As you can see, this is initiated by

[C9] remote Close

This again throws suspicion back upon VerneMQ disconnecting the client due to a timeout issue.

Paho Timing options

A good source for reading about MQTT and keep-alives is Steve’s Internet Guide:

The client must send keepalive packets (PINGREQ), in the absence of other control packets, and is responsible for the interval between the packets not exceeding the Keep Alive value set on the broker.

The client can send the packets earlier

The next step of the investigation lead to looking at Paho and the keepalive. My initial concern was that Paho would not send keepalives by itself, so that I would have to run a loop and send them.

This, however, was found not to be true – Paho actually handles the keepalives itself.

Here’s the source code of Paho MQTT Javascript:

line 703 and following have the “Pinger”.

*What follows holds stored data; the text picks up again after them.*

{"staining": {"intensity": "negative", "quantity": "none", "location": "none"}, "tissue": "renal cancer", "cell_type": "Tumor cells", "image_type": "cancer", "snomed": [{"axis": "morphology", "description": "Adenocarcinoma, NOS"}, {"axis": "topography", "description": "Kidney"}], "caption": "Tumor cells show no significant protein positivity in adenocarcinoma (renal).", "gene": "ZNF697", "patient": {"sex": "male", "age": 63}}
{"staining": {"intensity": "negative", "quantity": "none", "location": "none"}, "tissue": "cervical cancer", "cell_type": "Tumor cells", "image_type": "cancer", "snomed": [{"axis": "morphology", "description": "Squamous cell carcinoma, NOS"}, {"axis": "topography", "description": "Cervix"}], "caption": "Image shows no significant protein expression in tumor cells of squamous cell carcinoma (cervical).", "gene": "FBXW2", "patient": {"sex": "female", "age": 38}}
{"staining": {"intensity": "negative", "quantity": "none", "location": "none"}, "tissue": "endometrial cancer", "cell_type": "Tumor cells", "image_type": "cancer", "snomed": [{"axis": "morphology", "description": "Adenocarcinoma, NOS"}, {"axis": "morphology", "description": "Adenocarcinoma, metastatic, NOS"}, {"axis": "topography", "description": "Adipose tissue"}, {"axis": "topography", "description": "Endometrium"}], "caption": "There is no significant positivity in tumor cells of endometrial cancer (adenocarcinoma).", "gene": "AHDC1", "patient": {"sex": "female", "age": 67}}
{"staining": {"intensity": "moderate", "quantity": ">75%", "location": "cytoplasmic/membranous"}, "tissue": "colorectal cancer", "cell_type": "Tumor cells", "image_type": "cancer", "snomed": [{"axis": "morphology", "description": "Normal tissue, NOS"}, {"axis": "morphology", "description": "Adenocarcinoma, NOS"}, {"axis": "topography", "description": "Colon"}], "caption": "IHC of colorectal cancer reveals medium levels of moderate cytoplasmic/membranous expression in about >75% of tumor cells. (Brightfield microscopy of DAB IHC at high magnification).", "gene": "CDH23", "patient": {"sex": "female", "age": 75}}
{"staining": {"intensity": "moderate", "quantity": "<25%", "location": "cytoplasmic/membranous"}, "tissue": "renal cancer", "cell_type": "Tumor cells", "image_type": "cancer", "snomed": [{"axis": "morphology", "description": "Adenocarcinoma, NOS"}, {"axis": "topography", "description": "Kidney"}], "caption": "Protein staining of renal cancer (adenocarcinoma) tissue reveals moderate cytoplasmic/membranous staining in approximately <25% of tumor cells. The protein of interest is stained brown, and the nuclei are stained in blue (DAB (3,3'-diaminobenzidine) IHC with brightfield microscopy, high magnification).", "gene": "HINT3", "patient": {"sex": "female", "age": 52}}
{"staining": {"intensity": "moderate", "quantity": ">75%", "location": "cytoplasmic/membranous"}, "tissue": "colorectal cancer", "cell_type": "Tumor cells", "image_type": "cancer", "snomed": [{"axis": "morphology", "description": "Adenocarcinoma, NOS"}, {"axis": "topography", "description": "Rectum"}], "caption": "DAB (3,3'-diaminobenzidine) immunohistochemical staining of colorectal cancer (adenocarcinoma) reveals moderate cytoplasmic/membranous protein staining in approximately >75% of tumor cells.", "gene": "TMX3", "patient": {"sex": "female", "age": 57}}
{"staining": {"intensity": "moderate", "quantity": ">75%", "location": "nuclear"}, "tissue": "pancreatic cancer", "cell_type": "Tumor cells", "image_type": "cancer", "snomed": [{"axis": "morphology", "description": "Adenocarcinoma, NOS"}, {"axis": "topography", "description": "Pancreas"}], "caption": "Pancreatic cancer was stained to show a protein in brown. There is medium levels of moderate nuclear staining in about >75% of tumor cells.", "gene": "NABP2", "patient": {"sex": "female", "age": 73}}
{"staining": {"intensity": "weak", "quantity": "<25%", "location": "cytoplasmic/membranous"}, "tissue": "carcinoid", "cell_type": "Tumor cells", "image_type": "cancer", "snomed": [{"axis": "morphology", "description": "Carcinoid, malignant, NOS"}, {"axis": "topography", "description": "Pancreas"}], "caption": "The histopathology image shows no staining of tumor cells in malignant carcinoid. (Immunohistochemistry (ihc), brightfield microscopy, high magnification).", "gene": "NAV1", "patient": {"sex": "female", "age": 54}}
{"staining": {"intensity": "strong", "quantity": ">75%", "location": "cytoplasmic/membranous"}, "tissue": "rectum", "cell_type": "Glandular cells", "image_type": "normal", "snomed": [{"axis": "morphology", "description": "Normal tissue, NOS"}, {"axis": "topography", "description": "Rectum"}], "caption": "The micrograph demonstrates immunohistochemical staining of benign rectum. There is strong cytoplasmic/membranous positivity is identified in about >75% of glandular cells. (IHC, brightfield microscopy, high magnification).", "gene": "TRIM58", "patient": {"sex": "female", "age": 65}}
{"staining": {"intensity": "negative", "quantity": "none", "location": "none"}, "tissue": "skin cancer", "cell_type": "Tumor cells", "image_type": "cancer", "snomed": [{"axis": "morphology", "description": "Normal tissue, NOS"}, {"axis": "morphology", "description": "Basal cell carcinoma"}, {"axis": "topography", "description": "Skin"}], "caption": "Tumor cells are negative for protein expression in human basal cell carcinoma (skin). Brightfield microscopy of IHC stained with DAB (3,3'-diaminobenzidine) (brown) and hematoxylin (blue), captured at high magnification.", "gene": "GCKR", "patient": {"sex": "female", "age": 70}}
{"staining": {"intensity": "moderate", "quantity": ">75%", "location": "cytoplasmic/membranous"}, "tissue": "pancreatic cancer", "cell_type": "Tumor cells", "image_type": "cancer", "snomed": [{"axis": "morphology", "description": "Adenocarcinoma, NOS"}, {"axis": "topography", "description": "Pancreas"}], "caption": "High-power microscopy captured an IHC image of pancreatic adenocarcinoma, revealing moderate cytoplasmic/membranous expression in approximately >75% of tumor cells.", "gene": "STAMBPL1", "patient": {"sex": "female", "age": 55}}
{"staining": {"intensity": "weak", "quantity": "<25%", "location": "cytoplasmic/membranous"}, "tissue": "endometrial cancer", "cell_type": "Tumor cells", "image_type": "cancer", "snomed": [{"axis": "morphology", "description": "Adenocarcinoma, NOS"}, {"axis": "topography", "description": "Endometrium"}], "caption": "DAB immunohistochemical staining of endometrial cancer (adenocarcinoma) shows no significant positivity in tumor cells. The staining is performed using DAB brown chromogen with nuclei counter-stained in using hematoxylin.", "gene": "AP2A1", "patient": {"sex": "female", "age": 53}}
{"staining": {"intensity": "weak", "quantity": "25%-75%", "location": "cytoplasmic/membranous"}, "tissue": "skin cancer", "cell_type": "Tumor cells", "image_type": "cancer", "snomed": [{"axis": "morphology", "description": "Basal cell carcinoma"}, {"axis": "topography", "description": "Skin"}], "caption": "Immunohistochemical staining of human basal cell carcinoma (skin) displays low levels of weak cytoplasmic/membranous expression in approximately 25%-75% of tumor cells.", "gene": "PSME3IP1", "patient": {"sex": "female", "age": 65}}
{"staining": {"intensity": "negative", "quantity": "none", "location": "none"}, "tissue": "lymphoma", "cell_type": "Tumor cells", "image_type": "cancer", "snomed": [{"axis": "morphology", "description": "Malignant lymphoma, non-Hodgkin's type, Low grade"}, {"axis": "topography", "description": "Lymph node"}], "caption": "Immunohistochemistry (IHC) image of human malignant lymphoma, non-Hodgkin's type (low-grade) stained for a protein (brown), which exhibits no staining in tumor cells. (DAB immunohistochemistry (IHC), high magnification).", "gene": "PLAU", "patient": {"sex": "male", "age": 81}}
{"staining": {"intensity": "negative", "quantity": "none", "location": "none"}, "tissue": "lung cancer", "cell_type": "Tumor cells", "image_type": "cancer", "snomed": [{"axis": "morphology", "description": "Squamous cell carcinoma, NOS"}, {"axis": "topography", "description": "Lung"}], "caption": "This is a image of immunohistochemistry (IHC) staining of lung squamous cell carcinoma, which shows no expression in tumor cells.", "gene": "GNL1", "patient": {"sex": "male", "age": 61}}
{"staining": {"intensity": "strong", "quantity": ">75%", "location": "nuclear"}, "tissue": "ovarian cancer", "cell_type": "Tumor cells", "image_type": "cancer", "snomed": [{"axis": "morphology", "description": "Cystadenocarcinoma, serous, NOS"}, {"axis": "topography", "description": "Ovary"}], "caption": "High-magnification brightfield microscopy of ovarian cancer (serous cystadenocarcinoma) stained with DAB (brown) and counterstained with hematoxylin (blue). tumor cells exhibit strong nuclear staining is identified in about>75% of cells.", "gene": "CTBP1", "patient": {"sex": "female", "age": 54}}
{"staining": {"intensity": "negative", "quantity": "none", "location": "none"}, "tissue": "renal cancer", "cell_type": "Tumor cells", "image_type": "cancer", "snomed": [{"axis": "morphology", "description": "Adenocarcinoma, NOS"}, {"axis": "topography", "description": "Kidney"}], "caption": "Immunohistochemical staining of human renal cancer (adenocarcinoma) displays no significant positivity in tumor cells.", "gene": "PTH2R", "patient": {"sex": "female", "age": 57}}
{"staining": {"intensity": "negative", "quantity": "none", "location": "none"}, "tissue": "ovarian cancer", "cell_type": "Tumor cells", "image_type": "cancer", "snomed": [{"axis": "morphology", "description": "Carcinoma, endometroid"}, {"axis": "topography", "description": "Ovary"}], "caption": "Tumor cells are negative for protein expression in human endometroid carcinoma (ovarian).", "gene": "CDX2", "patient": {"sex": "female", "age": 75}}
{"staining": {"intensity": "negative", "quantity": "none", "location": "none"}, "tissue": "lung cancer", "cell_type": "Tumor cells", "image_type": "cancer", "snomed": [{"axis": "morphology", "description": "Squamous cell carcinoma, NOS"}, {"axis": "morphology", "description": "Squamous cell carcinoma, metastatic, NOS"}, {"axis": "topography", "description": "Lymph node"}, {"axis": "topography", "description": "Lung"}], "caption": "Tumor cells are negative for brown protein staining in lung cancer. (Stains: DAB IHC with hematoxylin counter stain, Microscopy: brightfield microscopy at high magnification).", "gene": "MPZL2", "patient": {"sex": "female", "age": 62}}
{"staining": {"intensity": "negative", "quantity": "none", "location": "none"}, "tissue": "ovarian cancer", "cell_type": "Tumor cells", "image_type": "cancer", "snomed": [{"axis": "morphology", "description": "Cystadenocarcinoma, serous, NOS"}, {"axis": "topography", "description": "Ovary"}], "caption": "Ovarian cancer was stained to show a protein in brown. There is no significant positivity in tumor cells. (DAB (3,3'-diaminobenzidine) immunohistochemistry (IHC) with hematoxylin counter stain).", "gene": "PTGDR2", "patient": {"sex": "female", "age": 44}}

it defines a doTimeout function, which in turn returns doPing

doPing is defined a bit further below, it runs the actual ping, and sets up a timeout, with this._keepAliveInterval.

this._client.socket.send(pingReq);
this.timeout = setTimeout(doTimeout(this), this._keepAliveInterval);

By now, I am pretty certain that the keepAliveInterval has to be decreased for Paho from the default 60 seconds. Possibly due to network latencies, what worked for me locally does not work remotely any more.

how do we set up a different time interval?

Paho documentation:

The Paho client instance has a method connect, which takes an object as its single parameter.

The object has different attributes, one of them being the keepAliveInterval:

image

I set this keepAliveInterval to 30 sec. Here’s the current set of parameters I use:

var options = {
     timeout: 3, /* if conection not successfull within 3 seconds, it is deemed to have failed */
     onSuccess: mqtt_onConnect_connect,
     onFailure: mqtt_onConnectFailure_connect,
     userName: params.userName,
     password: params.password,
     keepAliveInterval: 30,
     useSSL: true,
     reconnect: false,
     mqttVersion: 4
};
mqtt.connect(options);   

With mqtt being an instance of the Paho MQTT Client.